Exercise instructions -
Substitute "distance" for every "dist" in the data below, leaving everything else unchanged.

Given records -
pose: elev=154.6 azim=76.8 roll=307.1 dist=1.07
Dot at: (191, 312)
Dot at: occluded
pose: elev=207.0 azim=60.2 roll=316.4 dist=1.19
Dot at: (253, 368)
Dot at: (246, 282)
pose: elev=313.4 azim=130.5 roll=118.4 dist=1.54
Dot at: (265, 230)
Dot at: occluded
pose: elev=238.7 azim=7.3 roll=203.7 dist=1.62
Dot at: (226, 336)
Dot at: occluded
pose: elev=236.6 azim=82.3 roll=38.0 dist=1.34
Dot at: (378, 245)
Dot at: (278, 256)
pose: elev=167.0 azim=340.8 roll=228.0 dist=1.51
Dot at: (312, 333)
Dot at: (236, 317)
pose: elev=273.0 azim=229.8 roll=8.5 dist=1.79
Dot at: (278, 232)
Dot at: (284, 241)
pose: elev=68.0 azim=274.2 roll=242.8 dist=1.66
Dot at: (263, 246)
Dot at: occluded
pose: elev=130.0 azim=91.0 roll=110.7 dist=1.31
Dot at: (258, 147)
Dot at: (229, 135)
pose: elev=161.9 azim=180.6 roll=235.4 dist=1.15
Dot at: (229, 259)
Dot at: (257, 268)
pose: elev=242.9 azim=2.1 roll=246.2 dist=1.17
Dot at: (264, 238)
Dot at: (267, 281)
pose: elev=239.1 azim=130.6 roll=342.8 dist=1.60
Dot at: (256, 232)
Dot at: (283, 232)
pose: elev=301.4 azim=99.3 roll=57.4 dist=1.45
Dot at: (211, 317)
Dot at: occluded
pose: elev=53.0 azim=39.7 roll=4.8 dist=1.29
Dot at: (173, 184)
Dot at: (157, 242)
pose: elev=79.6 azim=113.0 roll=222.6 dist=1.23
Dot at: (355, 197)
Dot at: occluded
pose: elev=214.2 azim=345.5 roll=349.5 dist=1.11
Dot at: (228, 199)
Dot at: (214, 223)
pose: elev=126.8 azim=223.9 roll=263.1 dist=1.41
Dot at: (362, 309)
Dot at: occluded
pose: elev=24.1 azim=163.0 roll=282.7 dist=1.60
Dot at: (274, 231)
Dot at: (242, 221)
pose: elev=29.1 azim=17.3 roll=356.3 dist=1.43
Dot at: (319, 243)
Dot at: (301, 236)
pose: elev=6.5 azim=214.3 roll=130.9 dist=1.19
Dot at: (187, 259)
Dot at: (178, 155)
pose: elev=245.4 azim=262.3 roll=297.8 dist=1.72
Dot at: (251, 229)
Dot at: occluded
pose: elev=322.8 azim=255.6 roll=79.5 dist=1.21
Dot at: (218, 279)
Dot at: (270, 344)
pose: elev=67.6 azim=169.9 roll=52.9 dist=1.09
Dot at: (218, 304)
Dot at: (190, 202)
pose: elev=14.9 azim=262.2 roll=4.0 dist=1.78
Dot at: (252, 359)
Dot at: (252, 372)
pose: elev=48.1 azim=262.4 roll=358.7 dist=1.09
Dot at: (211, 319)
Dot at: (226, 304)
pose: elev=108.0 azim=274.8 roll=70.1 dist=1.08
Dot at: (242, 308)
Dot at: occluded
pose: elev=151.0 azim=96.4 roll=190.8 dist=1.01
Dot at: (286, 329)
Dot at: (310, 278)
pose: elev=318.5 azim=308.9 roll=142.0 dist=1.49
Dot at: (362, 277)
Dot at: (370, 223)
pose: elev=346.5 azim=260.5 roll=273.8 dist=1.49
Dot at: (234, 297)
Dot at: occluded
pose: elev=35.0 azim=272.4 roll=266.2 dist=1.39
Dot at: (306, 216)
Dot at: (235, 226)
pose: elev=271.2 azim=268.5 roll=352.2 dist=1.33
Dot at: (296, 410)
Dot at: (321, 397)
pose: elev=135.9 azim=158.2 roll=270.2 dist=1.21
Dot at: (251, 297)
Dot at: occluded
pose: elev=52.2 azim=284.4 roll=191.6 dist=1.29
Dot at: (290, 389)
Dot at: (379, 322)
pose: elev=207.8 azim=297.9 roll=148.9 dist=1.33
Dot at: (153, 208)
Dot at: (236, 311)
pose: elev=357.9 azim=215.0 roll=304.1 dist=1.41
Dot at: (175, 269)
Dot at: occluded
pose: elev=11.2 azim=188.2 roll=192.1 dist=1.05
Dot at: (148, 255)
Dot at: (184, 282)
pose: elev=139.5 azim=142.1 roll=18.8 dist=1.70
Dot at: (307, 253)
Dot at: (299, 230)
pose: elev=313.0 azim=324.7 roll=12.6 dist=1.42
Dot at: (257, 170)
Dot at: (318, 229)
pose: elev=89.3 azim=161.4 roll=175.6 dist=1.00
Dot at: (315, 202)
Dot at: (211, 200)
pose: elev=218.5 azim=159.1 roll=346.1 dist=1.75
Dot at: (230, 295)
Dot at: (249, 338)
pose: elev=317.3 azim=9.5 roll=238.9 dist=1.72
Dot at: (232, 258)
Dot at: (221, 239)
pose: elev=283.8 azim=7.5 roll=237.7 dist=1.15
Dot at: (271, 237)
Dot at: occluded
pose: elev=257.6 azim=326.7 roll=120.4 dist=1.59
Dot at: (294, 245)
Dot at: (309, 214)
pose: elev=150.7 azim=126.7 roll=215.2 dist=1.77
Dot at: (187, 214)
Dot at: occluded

Response to the exercise -
pose: elev=154.6 azim=76.8 roll=307.1 distance=1.07
Dot at: (191, 312)
Dot at: occluded
pose: elev=207.0 azim=60.2 roll=316.4 distance=1.19
Dot at: (253, 368)
Dot at: (246, 282)
pose: elev=313.4 azim=130.5 roll=118.4 distance=1.54
Dot at: (265, 230)
Dot at: occluded
pose: elev=238.7 azim=7.3 roll=203.7 distance=1.62
Dot at: (226, 336)
Dot at: occluded
pose: elev=236.6 azim=82.3 roll=38.0 distance=1.34
Dot at: (378, 245)
Dot at: (278, 256)
pose: elev=167.0 azim=340.8 roll=228.0 distance=1.51
Dot at: (312, 333)
Dot at: (236, 317)
pose: elev=273.0 azim=229.8 roll=8.5 distance=1.79
Dot at: (278, 232)
Dot at: (284, 241)
pose: elev=68.0 azim=274.2 roll=242.8 distance=1.66
Dot at: (263, 246)
Dot at: occluded
pose: elev=130.0 azim=91.0 roll=110.7 distance=1.31
Dot at: (258, 147)
Dot at: (229, 135)
pose: elev=161.9 azim=180.6 roll=235.4 distance=1.15
Dot at: (229, 259)
Dot at: (257, 268)
pose: elev=242.9 azim=2.1 roll=246.2 distance=1.17
Dot at: (264, 238)
Dot at: (267, 281)
pose: elev=239.1 azim=130.6 roll=342.8 distance=1.60
Dot at: (256, 232)
Dot at: (283, 232)
pose: elev=301.4 azim=99.3 roll=57.4 distance=1.45
Dot at: (211, 317)
Dot at: occluded
pose: elev=53.0 azim=39.7 roll=4.8 distance=1.29
Dot at: (173, 184)
Dot at: (157, 242)
pose: elev=79.6 azim=113.0 roll=222.6 distance=1.23
Dot at: (355, 197)
Dot at: occluded
pose: elev=214.2 azim=345.5 roll=349.5 distance=1.11
Dot at: (228, 199)
Dot at: (214, 223)
pose: elev=126.8 azim=223.9 roll=263.1 distance=1.41
Dot at: (362, 309)
Dot at: occluded
pose: elev=24.1 azim=163.0 roll=282.7 distance=1.60
Dot at: (274, 231)
Dot at: (242, 221)
pose: elev=29.1 azim=17.3 roll=356.3 distance=1.43
Dot at: (319, 243)
Dot at: (301, 236)
pose: elev=6.5 azim=214.3 roll=130.9 distance=1.19
Dot at: (187, 259)
Dot at: (178, 155)
pose: elev=245.4 azim=262.3 roll=297.8 distance=1.72
Dot at: (251, 229)
Dot at: occluded
pose: elev=322.8 azim=255.6 roll=79.5 distance=1.21
Dot at: (218, 279)
Dot at: (270, 344)
pose: elev=67.6 azim=169.9 roll=52.9 distance=1.09
Dot at: (218, 304)
Dot at: (190, 202)
pose: elev=14.9 azim=262.2 roll=4.0 distance=1.78
Dot at: (252, 359)
Dot at: (252, 372)
pose: elev=48.1 azim=262.4 roll=358.7 distance=1.09
Dot at: (211, 319)
Dot at: (226, 304)
pose: elev=108.0 azim=274.8 roll=70.1 distance=1.08
Dot at: (242, 308)
Dot at: occluded
pose: elev=151.0 azim=96.4 roll=190.8 distance=1.01
Dot at: (286, 329)
Dot at: (310, 278)
pose: elev=318.5 azim=308.9 roll=142.0 distance=1.49
Dot at: (362, 277)
Dot at: (370, 223)
pose: elev=346.5 azim=260.5 roll=273.8 distance=1.49
Dot at: (234, 297)
Dot at: occluded
pose: elev=35.0 azim=272.4 roll=266.2 distance=1.39
Dot at: (306, 216)
Dot at: (235, 226)
pose: elev=271.2 azim=268.5 roll=352.2 distance=1.33
Dot at: (296, 410)
Dot at: (321, 397)
pose: elev=135.9 azim=158.2 roll=270.2 distance=1.21
Dot at: (251, 297)
Dot at: occluded
pose: elev=52.2 azim=284.4 roll=191.6 distance=1.29
Dot at: (290, 389)
Dot at: (379, 322)
pose: elev=207.8 azim=297.9 roll=148.9 distance=1.33
Dot at: (153, 208)
Dot at: (236, 311)
pose: elev=357.9 azim=215.0 roll=304.1 distance=1.41
Dot at: (175, 269)
Dot at: occluded
pose: elev=11.2 azim=188.2 roll=192.1 distance=1.05
Dot at: (148, 255)
Dot at: (184, 282)
pose: elev=139.5 azim=142.1 roll=18.8 distance=1.70
Dot at: (307, 253)
Dot at: (299, 230)
pose: elev=313.0 azim=324.7 roll=12.6 distance=1.42
Dot at: (257, 170)
Dot at: (318, 229)
pose: elev=89.3 azim=161.4 roll=175.6 distance=1.00
Dot at: (315, 202)
Dot at: (211, 200)
pose: elev=218.5 azim=159.1 roll=346.1 distance=1.75
Dot at: (230, 295)
Dot at: (249, 338)
pose: elev=317.3 azim=9.5 roll=238.9 distance=1.72
Dot at: (232, 258)
Dot at: (221, 239)
pose: elev=283.8 azim=7.5 roll=237.7 distance=1.15
Dot at: (271, 237)
Dot at: occluded
pose: elev=257.6 azim=326.7 roll=120.4 distance=1.59
Dot at: (294, 245)
Dot at: (309, 214)
pose: elev=150.7 azim=126.7 roll=215.2 distance=1.77
Dot at: (187, 214)
Dot at: occluded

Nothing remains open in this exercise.